Queridos hermanos y hermanas, ¡buenos días!
Ha concluido hace poco en la basílica de San Pedro la celebración eucarística con la cual hemos dado inicio a la Asamblea general ordinaria del Sínodo de los obispos. Los padres sinodales provenientes de todas las partes del mundo y reunidos en torno al sucesor de Pedro, reflexionarán durante tres semanas sobre la vocación y la misión de la familia en la Iglesia y en la sociedad, para lograr un atento discernimiento espiritual y pastoral.
Tendremos la mirada fija en Jesús para individuar, basándonos en sus enseñanzas de verdad y de misericordia, los caminos más oportunos para un compromiso adecuado de la Iglesia con las familias y para las familias de manera que el plan original del Creador para el hombre y la mujer pueda realizarse y obrar en toda su belleza y fuerza en el mundo de hoy.
La liturgia de este domingo propone justamente el texto fundamental del Libro del Génesis, sobre la complementariedad y reciprocidad entre el hombre y la mujer (cf. Gn 2, 18-24). Por eso –dice la Biblia– abandonará el varón a su padre y a su madre, se unirá a su mujer y serán los dos una sola carne, es decir, una sola vida, una sola existencia (cf. Gn 2, 24). En tal unidad los cónyuges transmiten la vida a los nuevos seres humanos: se convierten en padres. Participan de la potencia creadora de Dios mismo.
Pero, ¡atención! Dios es amor y se participa de su obra cuando se ama con Él y como Él. Con tal finalidad –dice san Pablo– el amor de Dios ha sido derramado en nuestros corazones por el Espíritu Santo que se nos ha dado (cf. Rm 5, 5). Y este es también el amor donado a los esposos en el sacramento del matrimonio.
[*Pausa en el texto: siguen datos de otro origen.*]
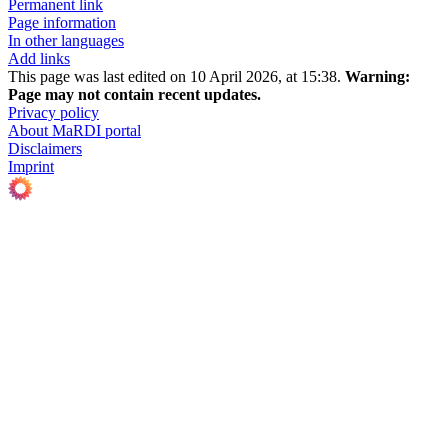
Permanent link
Page information
In other languages
Add links
This page was last edited on 10 April 2026, at 15:38.
Warning:
Page may not contain recent updates.
Privacy policy
About MaRDI portal
Disclaimers
Imprint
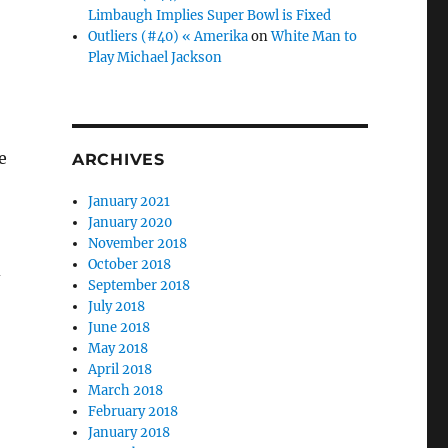
Limbaugh Implies Super Bowl is Fixed
Outliers (#40) « Amerika
on
White Man to
Play Michael Jackson
e
ARCHIVES
January 2021
January 2020
November 2018
October 2018
d
September 2018
July 2018
June 2018
May 2018
April 2018
March 2018
,
February 2018
January 2018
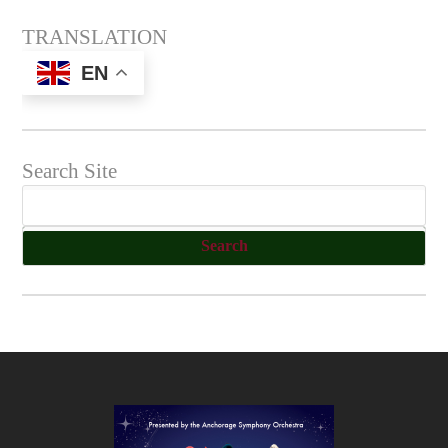
TRANSLATION
EN
Search Site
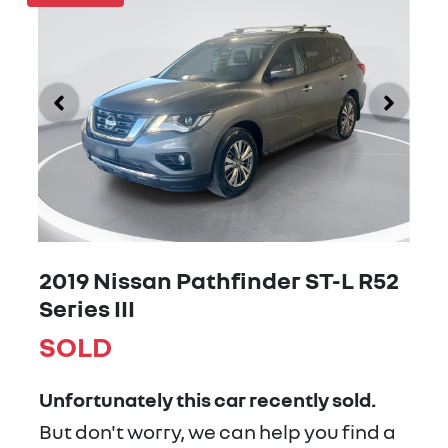
2019 Nissan Pathfinder ST-L R52
Series III
SOLD
Unfortunately this
car
recently sold.
But don't worry, we can help you find a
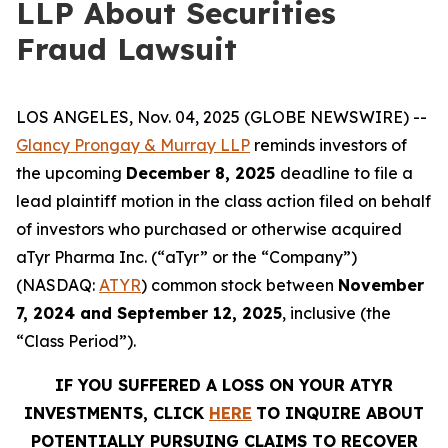
LLP About Securities
Fraud Lawsuit
LOS ANGELES, Nov. 04, 2025 (GLOBE NEWSWIRE) --
Glancy Prongay & Murray LLP
reminds investors of
the upcoming
December 8, 2025
deadline to file a
lead plaintiff motion in the class action filed on behalf
of investors who purchased or otherwise acquired
aTyr Pharma Inc. (“aTyr” or the “Company”)
(NASDAQ:
ATYR
) common stock between
November
7, 2024 and September 12, 2025
, inclusive (the
“Class Period”).
IF YOU SUFFERED A LOSS ON YOUR ATYR
INVESTMENTS, CLICK
HERE
TO INQUIRE ABOUT
POTENTIALLY PURSUING CLAIMS TO RECOVER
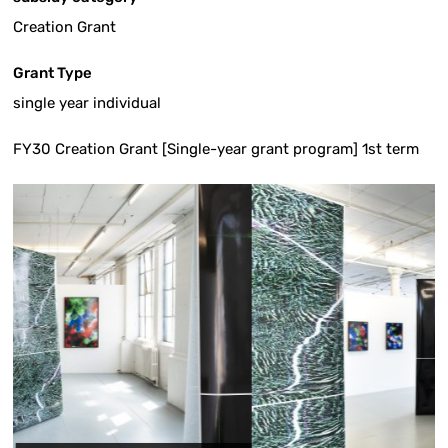
Creation Grant
Grant Type
single year individual
FY30 Creation Grant [Single-year grant program] 1st term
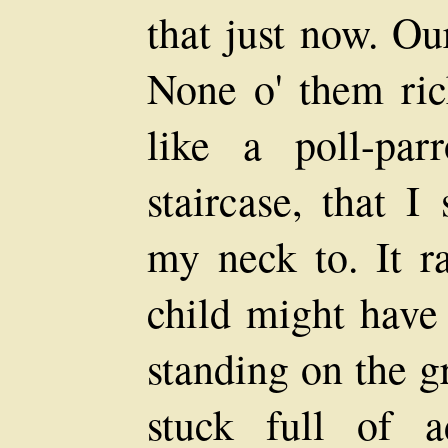
that just now. Ou
None o' them ric
like a poll-par
staircase, that I
my neck to. It r
child might have 
standing on the g
stuck full of a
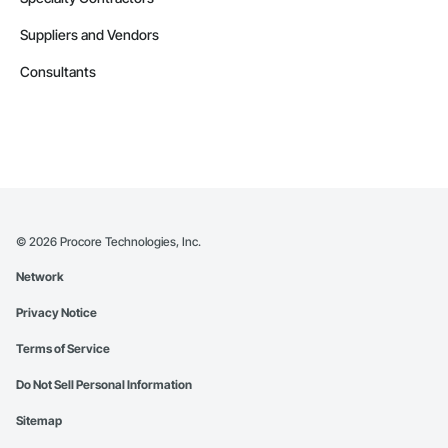
Suppliers and Vendors
Consultants
©
2026
Procore Technologies, Inc.
Network
Privacy Notice
Terms of Service
Do Not Sell Personal Information
Sitemap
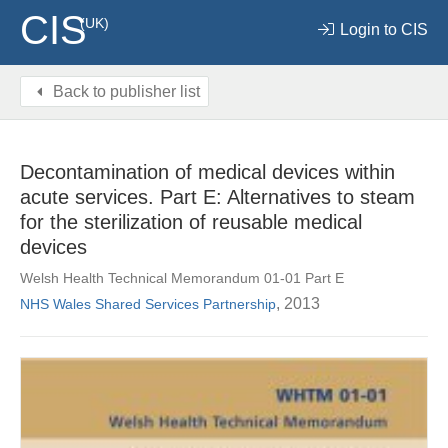
CIS
(UK)
Login to CIS
Back to publisher list
Decontamination of medical devices within
acute services. Part E: Alternatives to steam
for the sterilization of reusable medical
devices
Welsh Health Technical Memorandum 01-01 Part E
, 2013
NHS Wales Shared Services Partnership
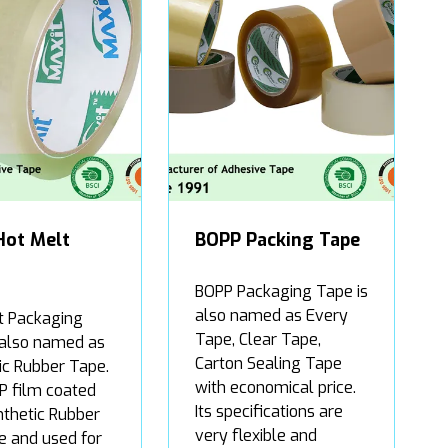
Hot Melt
BOPP Packing Tape
BOPP Packaging Tape is
also named as Every
t Packaging
Tape, Clear Tape,
 also named as
Carton Sealing Tape
ic Rubber Tape.
with economical price.
PP film coated
Its specifications are
nthetic Rubber
very flexible and
e and used for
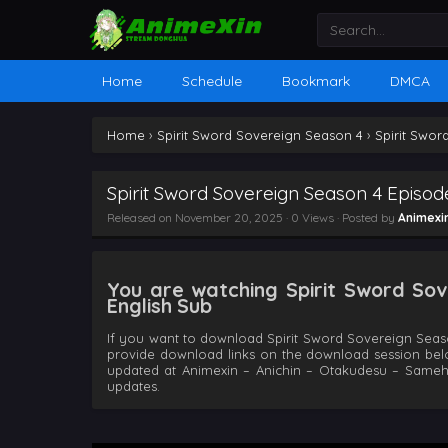
Home
Schedule
Bookmark
DMCA
Home
›
Spirit Sword Sovereign Season 4
›
Spirit Swor
Spirit Sword Sovereign Season 4 Episod
Released on
November 20, 2025
· 0 Views · Posted by
Animexi
You are watching Spirit Sword Sov
English Sub
If you want to download Spirit Sword Sovereign Seaso
provide download links on the download session bel
updated at Animexin – Anichin – Otakudesu – Same
updates.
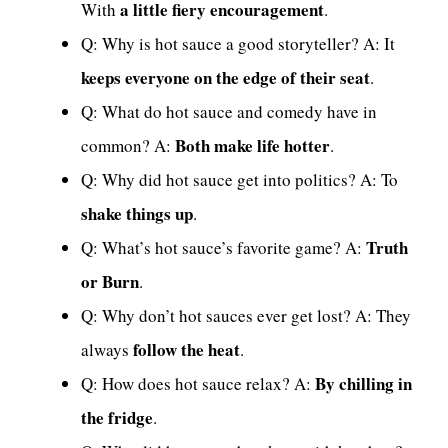
a little fiery encouragement
With
.
Q: Why is hot sauce a good storyteller? A: It
keeps everyone on the edge of their seat
.
Q: What do hot sauce and comedy have in
Both make life hotter
common? A:
.
Q: Why did hot sauce get into politics? A: To
shake things up
.
Truth
Q: What’s hot sauce’s favorite game? A:
or Burn
.
Q: Why don’t hot sauces ever get lost? A: They
follow the heat
always
.
By chilling in
Q: How does hot sauce relax? A:
the fridge
.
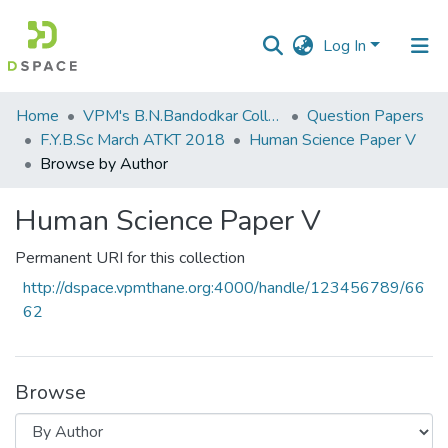
Log In
Communities
Home
VPM's B.N.Bandodkar College of Science, Thane
Question Papers
&
F.Y.B.Sc March ATKT 2018
​Human Science Paper V
Collections
Browse by Author
All of DSpace
​Human Science Paper V
Permanent URI for this collection
http://dspace.vpmthane.org:4000/handle/123456789/66
62
Browse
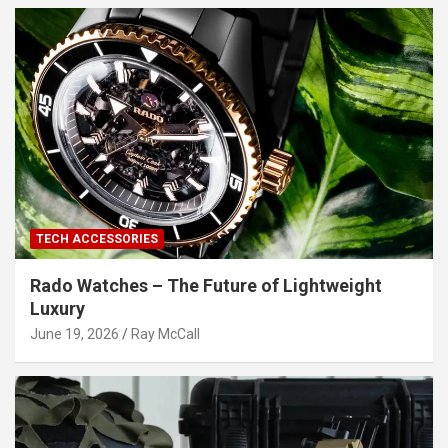
TECH ACCESSORIES
Rado Watches – The Future of Lightweight
Luxury
June 19, 2026
Ray McCall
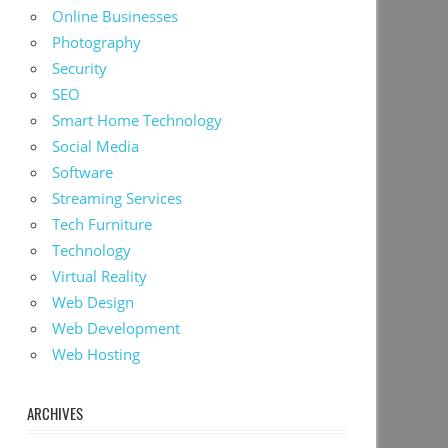
Online Businesses
Photography
Security
SEO
Smart Home Technology
Social Media
Software
Streaming Services
Tech Furniture
Technology
Virtual Reality
Web Design
Web Development
Web Hosting
ARCHIVES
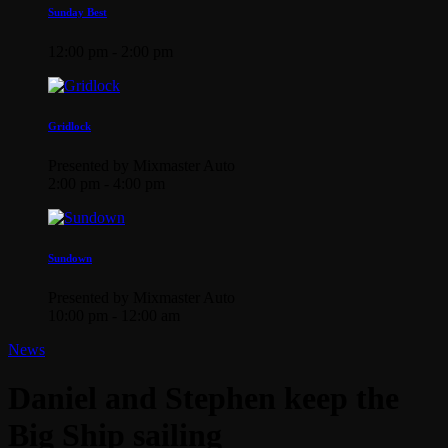
Sunday Best
12:00 pm - 2:00 pm
Gridlock
Presented by Mixmaster Auto
2:00 pm - 4:00 pm
Sundown
Presented by Mixmaster Auto
10:00 pm - 12:00 am
News
Daniel and Stephen keep the
Big Ship sailing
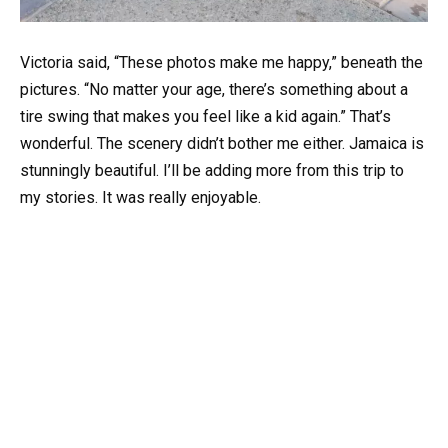
Victoria said, “These photos make me happy,” beneath the
pictures. “No matter your age, there’s something about a
tire swing that makes you feel like a kid again.” That’s
wonderful. The scenery didn’t bother me either. Jamaica is
stunningly beautiful. I’ll be adding more from this trip to
my stories. It was really enjoyable.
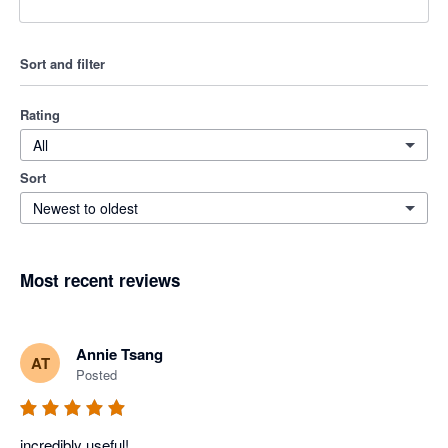
Sort and filter
Rating
All
Sort
Newest to oldest
Most recent reviews
Annie Tsang
AT
Posted
incredibly useful!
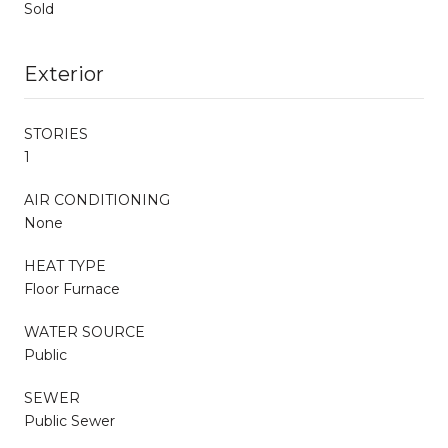
Sold
Exterior
STORIES
1
AIR CONDITIONING
None
HEAT TYPE
Floor Furnace
WATER SOURCE
Public
SEWER
Public Sewer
Es el amor que alimenta su relación a través de alegrías y dolores, momentos serenos y difíciles.
Es el amor que suscita el deseo de generar hijos, de esperarlos, acogerlos, criarlos, educarlos.
Es el mismo amor que, en el Evangelio de hoy, Jesús manifiesta a los niños: «Dejad que los niños se acerquen a mí: no se lo impidáis, pues de los que son como ellos es el reino de Dios» (Mc 10, 14).
Pidamos hoy al Señor que todos los padres y los educadores del mundo, como también la sociedad entera, sean instrumentos de la acogida y el amor con el cual Jesús abraza a los más pequeños.
Él mira sus corazones con la ternura y la diligencia de un padre y al mismo tiempo de una madre.
Pienso en tantos niños hambrientos, abandonados, explotados, obligados a la guerra, rechazados. Es doloroso ver las imágenes de niños infelices, con la mirada perdida, que huyen de la pobreza y los conflictos, que llaman a nuestras puertas y a nuestros corazones implorando ayuda.
Que el Señor nos ayude a no ser una sociedad-fortaleza, sino una sociedad-familia, capaces de acoger con reglas adecuadas, pero acoger, acoger siempre, con amor.
Os invito a sostener con la oración los trabajos del Sínodo, para que el Espíritu Santo vuelva a los padres sinodales plenamente dóciles a sus inspiraciones.
Invocamos la materna intercesión de la Virgen María, uniéndonos espiritualmente a quienes en este momento, en el Santuario de Pompeya, recitan la «Súplica a la Virgen del Rosario».